Thirty police officers raided Richmond, California’s abandoned Hacienda public housing complex on Wednesday, evicting the city employee who refused to leave and clearing the building of squatters exposed last week in a story by Reveal from The Center for Investigative Reporting.
“It’s outrageous that it took all of this,” said Lt. Eric Smith with the Richmond Police Department. “But the eviction is complete, and we’ve secured the building.”
It took an unlawful detainer lawsuit, scores of neighbor complaints, and ultimately a court order to remove Marcus Moore, a former housing authority employee, from Hacienda. Moore was blamed for sparking a squatter crisis at the housing project that cost the city thousands of dollars in the process, based on utility records reviewed by Reveal.
At least 30 homeless people had broken into the 150-unit building in recent months, busting through the wrought-iron gates in front, ripping copper piping from the walls and leaving mounds of garbage and human waste in the already decrepit building.
After neighbors complained about the impending public health disaster, the housing authority promised to get the situation under control. But they failed in efforts to deter squatters by posting no trespassing signs and sealing the front gates. Even the security guards hired by the city acknowledged in emails that they were “totally ineffective” in stopping hordes of squatters from breaking into and trashing the building.
“The destruction that’s gone on in that complex is pretty bad,” Smith said. “This really prevents the city and the Richmond Housing Authority from providing affordable housing for people in need when it’s being illegally occupied and damaged.”
Hacienda used to provide public housing to dozens of poor, elderly and disabled residents. But maintenance problems that went largely unaddressed by the housing agency turned it into what some residents called the “Haci-hellhole.”
For years, they complained that pipes in their ceilings would drip sewage and feces and that their units were overrun with vermin. Building inspections in 2014 revealed that half of Hacienda’s units were infested with roaches and almost a fifth of them had mold. Residents pleaded with the housing authority to move them out.

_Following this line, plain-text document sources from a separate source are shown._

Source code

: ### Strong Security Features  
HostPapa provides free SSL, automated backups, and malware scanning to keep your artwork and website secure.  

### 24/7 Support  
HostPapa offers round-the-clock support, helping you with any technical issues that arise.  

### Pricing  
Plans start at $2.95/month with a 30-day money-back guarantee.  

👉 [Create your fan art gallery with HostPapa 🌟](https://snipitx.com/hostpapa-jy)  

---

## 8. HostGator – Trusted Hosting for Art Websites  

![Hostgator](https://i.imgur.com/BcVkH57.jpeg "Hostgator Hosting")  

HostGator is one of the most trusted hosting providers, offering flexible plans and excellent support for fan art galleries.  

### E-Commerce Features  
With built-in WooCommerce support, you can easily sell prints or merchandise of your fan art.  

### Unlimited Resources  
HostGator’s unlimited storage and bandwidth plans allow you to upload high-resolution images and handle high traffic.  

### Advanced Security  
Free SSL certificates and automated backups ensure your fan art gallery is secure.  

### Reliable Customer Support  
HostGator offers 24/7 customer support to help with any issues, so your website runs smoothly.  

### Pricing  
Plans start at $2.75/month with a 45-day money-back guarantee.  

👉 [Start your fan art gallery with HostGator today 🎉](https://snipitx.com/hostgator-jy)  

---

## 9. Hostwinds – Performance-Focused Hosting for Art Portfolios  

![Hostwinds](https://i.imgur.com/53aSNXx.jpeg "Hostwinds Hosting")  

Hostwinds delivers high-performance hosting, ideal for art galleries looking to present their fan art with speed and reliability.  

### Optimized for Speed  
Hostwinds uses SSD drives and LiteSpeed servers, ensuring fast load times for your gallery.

The head of the housing authority admitted that Hacienda was uninhabitable in 2014, after Reveal’s stories detailed the squalid living conditions, but it took nearly two years and $1 million in federal funding for the city to relocate the nearly 100 elderly tenants. The last one packed up his belongings on Feb. 2.

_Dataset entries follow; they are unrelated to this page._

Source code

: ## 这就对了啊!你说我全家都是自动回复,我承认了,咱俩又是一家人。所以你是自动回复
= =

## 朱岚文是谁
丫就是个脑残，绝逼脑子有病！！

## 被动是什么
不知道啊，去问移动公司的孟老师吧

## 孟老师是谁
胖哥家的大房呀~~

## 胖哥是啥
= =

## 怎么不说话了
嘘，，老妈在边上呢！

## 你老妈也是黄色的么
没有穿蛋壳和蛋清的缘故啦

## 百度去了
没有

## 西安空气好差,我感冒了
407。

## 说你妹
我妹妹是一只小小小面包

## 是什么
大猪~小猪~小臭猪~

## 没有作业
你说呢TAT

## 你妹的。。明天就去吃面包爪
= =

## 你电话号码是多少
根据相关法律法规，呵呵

But Moore, 45, refused to leave.
Moore, a former Major League Baseball pitcher for the Colorado Rockies and Cincinnati Reds, joined the housing agency as a resident manager in August 2014. He made more than $56,000 in his year and a half as a maintenance worker and received free housing at Hacienda as a condition of his employment. He stopped working for the agency on Feb. 15, but would not leave his apartment, saying the agency owed him money.
“I don’t need that place,” Moore said in an interview Wednesday. “I’m taken care of. I was just sitting there having fun with the housing authority. I’m not going away that easy until they pay me my money.”
The agency filed a civil lawsuit to evict Moore in March. But until the courts finalized the eviction, officials said they had to provide power and utilities to Moore’s first-floor unit. In the process, they powered the whole building, providing dozens of squatters with free utilities.
In the three months that Hacienda sat vacant, the housing authority paid at least $3,400 for electricity and more than $6,300 for water, according to city utility bills.
Police hope that now that Moore is out, they can get the squatter situation under control.
The first step was to sweep the building on Wednesday, going unit by unit to kick everyone out. Smith said most of the squatters had learned in advance that the police would be coming and had packed up their belongings and left before the cops arrived. But officers did find one unit occupied by a pair of hearing-impaired homeless people. The police offered them housing in a local shelter and warned them that if they returned to the building, they would be arrested for trespassing.
“The homeless problem isn’t something we can arrest our way out of,” Smith said. “But there are going to be no more warnings related to trespassing. From now on, there will be zero tolerance.”
The Richmond Housing Authority cut the utilities and water to Hacienda on Wednesday and hired a contractor to seal all the entrances. Security guards with A1 Protective Services, the firm that previously had been leery of the squatters, will now provide around-the-clock surveillance.
The housing agency will be responsible for Hacienda until the end of the summer, when they plan to turn the building over to Mercy Housing, a nonprofit developer that plans to completely revitalize the complex over the next two years.